The foregoing features provide stabilization by providing resistance against rotational movements of the wearer's foot relative his or her leg. When such rotational movements occur, the foot exerts angled pressure on one or more of the fluid chambers 20, 30, 40. Under angled impact by a wearer's heel, the fluid filled chambers absorb the impact force. The higher volume section of one (or more) of the chambers is subjected to compressive forces first. The loading of the higher volume section forces pressure into the lower volume section(s) thereby providing an increasingly greater resistance as the higher volume section is further compressed. The building of resistance provides a gradual reduction of the impact forces encountered by the wearer as the higher volume section(s) deflects. The impact forces cause the stiffening of the chambers, which then resist the continued motion of the foot.
The cushioning device 10, comprising both the bladder arrangement 15 and the encapsulation layer 90, may be configured to create a convex dome between the wearer's heel and the ground. Upon impact, the cushioning device is compressed and is deformed without having any deleterious impact force applied directly from the ground to the heel. Under vertical impact, the cushioning device absorbs force through structural deformation. Under angled impact, as discussed above, the heel of the wearer exerts pressure on a higher volume section of one (or more) of the chambers and fluid is forced into the lower volume section of such chamber. The compression of the chamber serves to absorb the potentially damaging impact forces that would otherwise be imparted to the wearer's heel. Further, the configuration of the bladder arrangement facilitates the positioning of the heel back toward the central portion of the cushioning device 10. This sequence stabilizes and cushions the heel of the wearer.
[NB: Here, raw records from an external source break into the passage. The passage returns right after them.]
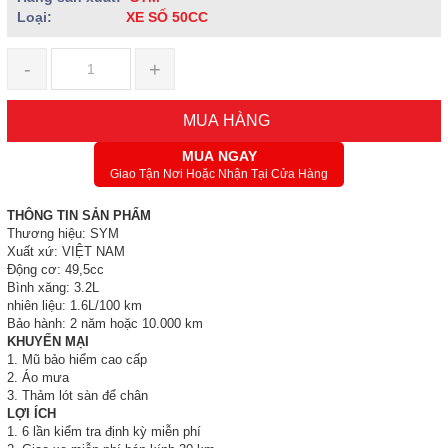
Loại:
XE SỐ 50CC
-
+
MUA HÀNG
MUA NGAY
Giao Tận Nơi Hoặc Nhận Tại Cửa Hàng
THÔNG TIN SẢN PHẨM
Thương hiệu: SYM
Xuất xứ: VIỆT NAM
Động cơ: 49,5cc
Bình xăng: 3.2L
nhiên liệu: 1.6L/100 km
Bảo hành: 2 năm hoặc 10.000 km
KHUYẾN MẠI
1. Mũ bảo hiểm cao cấp
2. Áo mưa
3. Thảm lót sàn để chân
LỢI ÍCH
1. 6 lần kiểm tra định kỳ miễn phí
In FIG. 4, the composite cushioning device 10 is shown positioned at the heel of a midsole 5. The cushioning device 10 may be incorporated directly into the midsole during manufacturing or it may be a supplemental component, added or removed from the athletic shoe at a different point in the shoe assembly process.
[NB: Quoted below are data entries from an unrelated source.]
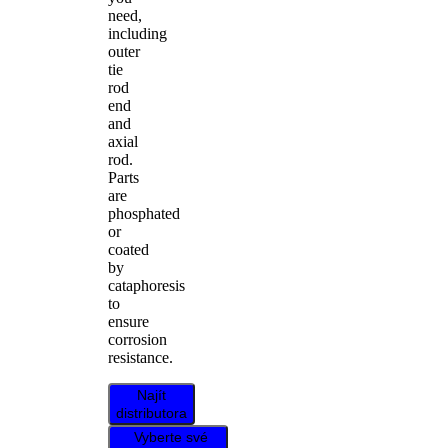
need,
including
outer
tie
rod
end
and
axial
rod.
Parts
are
phosphated
or
coated
by
cataphoresis
to
ensure
corrosion
resistance.
Najít
distributora
Vyberte své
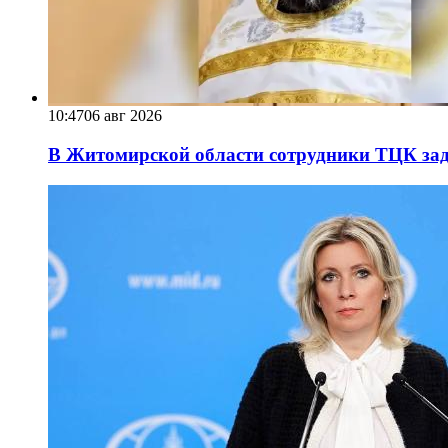
10:47
06 авг 2026
В Житомирской области сотрудники ТЦК за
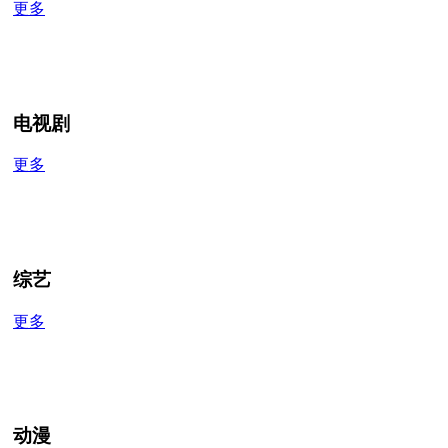
更多
电视剧
更多
综艺
更多
动漫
In the foregoing description, the device of the invention has been described with reference to a preferred embodiment that is not to be considered limiting. Rather, it is to be understood and expected that variations in the principles of the device herein disclosed may be made by one skilled in the art and it is intended that such modifications, changes, and/or substitutions are to be included within the scope of the present invention as set forth in the appended claims. For example, in alternative implementations, the fluid pressure in chambers other than the medial chamber may maintained above the level in other chambers in order to protect against certain types of motion such as supination, as the case may be. Further, additional chambers may form the cradle of the bladder 15. The specification and the drawings are accordingly to be regarded in an illustrative rather than in a restrictive sense and reference should be made to the claims rather than to the foregoing specification as indicating the scope thereof.